Quebec’s $159-billion Caisse de depot et placement pension fund and the $117.1-billion Ontario Teachers’ Pension Plan have also traditionally looked abroad for their hedge fund exposure.
WEAK 2012 PERFORMANCE
It hasn’t helped that Canadian hedge funds offered dismal returns in 2012, with an almost 5 per cent slip in the asset-weighted Scotiabank Canadian Hedge Fund Index. In contrast, the Toronto Stock Exchange’s S&P/TSX composite index rose 4 per cent.
Global hedge funds, mostly based in the United States, have done much better, returning more than 7.4 per cent last year on average, according to Hedge Fund Research, an industry tracking group.
Canadian managers had an especially difficult year as slumping commodity prices hit many resource-focused managers and Toronto’s stock market lagged Wall Street.
Hedge funds managers charge much higher fees than conventional money managers, based on the premise that their skill and sophisticated strategies allow them to deliver gains in both rising and falling markets.
Mr. Aikman, who is also an industry consultant, said the players growing at a healthy clip – major listed firms such as Sprott Inc. and Fiera Capital Corp., as well as smaller outfits including arbitrageur Periscope Capital and Sherpa Asset Management – look at the big picture.
Other local success stories include Lawrence Park Capital Partners, which saw assets under management top $200-million in December, helped partly by the backing of CI Financial Corp , one of the country’s biggest mutual fund managers.
LIMITED RETAIL ACCESS
But for many smaller funds, building up assets is a struggle. In additional to the indifference of institutional investors, many hedge fund managers say accessing wealthy retail investors is a problem.
Smaller managers put part of the blame on the cost of accessing the FundSERV online fund distribution network, owned by the big Canadian banks, insurance companies and mutual funds that are its main customers. It dominates the market for connecting brokers and wealth managers to products they can sell to retail clients.

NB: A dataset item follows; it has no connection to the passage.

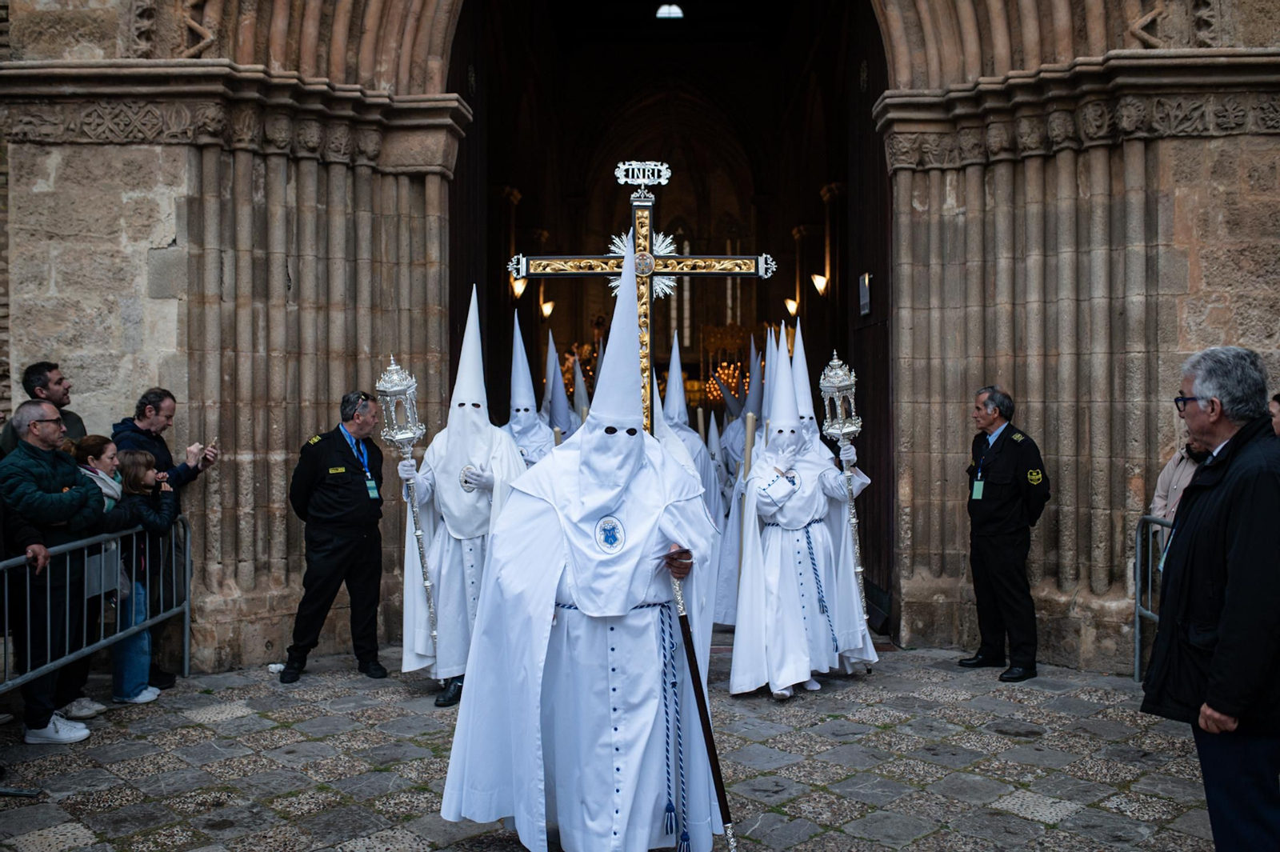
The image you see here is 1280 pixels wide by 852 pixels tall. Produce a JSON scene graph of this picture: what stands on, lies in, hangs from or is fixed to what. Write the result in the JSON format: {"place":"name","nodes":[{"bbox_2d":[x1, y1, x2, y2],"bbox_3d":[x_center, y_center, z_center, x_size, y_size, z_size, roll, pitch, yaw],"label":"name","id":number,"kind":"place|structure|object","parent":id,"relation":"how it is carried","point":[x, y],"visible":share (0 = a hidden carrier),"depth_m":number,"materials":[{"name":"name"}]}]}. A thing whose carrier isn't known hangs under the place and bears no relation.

“It’s a very stiff headwind for small hedge fund groups,” said Chris Foster at Blackheath Fund Management, a commodity futures fund with about $50-million in assets under management.
Much of the U.S. industry’s growth has come from the wealth management arms of big banks, which give top clients access to hedge fund managers such as John Paulson and Steve Cohen.
Peter Hayes, who heads KPMG’s alternative investment practice in Canada, said that, until Canadian hedge fund managers get better access to wealthy retail investors, growth will be slow and measured, making consolidation likely.
James Burron, chief operating officer of the AIMA Canada trade body estimated that the costs of registering a fund, paying salaries and maintaining suitable working capital range between $500,000 and $2-million.
Analysts said start-up costs have traditionally been higher in Canada because of a tighter regulatory regime, although they see that gap narrowing as the U.S. climate toughens.
“You’ll need to get a few hundred million under management relatively quickly to be a viable concern,” Burron said.
SMALLER SIZE, BIGGER UPSIDE
Still, some managers say the size of the Canadian industry is part of the appeal because smaller funds can be more nimble with their capital and potentially get higher returns.
They cite opportunities such as merger and regulatory arbitrage in the resource sector, where local managers can boast of expertise.
“This industry is going to blossom,” said Jeff Olin, who reports that his $160-million real estate-focused Vision Capital has produced annual returns of roughly 25 per cent since 2008.
He forecast that Canadian hedge funds could triple assets under management within five years, but said success will depend on a better reception from Canadian banks, who have not traditionally steered clients into alternative investments.
On the other hand, retrenchment at big banks has helped small outfits find recruits, said AIMA Canada’s Burron.
“It’s nice to be in a hedge fund where you can see talent that’s on the street and looking for work and hungry,” he added.